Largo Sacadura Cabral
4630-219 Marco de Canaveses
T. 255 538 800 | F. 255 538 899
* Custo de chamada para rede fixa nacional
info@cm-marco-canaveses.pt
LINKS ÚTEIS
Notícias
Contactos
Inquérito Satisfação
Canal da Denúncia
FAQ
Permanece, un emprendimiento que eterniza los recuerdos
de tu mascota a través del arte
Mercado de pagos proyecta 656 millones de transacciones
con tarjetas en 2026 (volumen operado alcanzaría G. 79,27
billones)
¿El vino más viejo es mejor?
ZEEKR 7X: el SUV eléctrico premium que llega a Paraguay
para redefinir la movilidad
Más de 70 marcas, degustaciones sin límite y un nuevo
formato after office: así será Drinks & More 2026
• • •
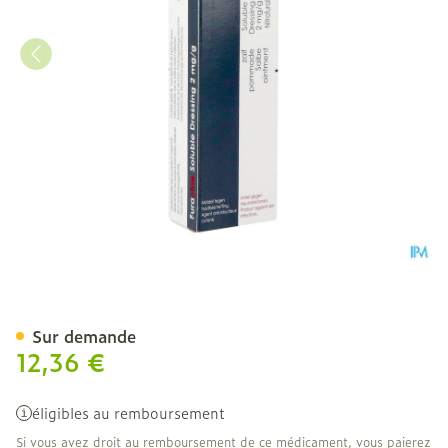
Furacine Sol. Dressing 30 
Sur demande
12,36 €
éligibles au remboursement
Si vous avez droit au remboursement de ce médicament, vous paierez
• • •
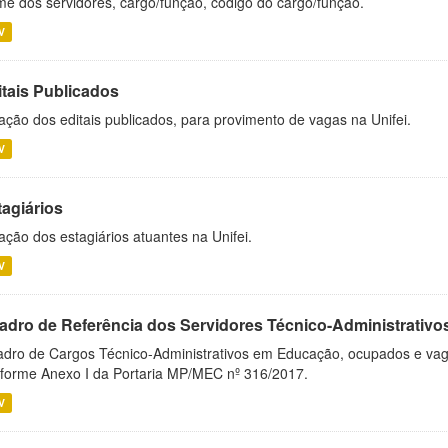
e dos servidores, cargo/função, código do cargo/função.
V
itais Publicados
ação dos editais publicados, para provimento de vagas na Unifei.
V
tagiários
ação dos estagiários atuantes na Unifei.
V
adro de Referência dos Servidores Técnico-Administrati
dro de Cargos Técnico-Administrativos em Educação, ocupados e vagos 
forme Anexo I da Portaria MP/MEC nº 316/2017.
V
• • •
* [Task objective] Copy all lines from the material that include "Técnico".

* [Solution below]
adro de Referência dos Servidores Técnico-Administrati
dro de Cargos Técnico-Administrativos em Educação, ocupados e vagos 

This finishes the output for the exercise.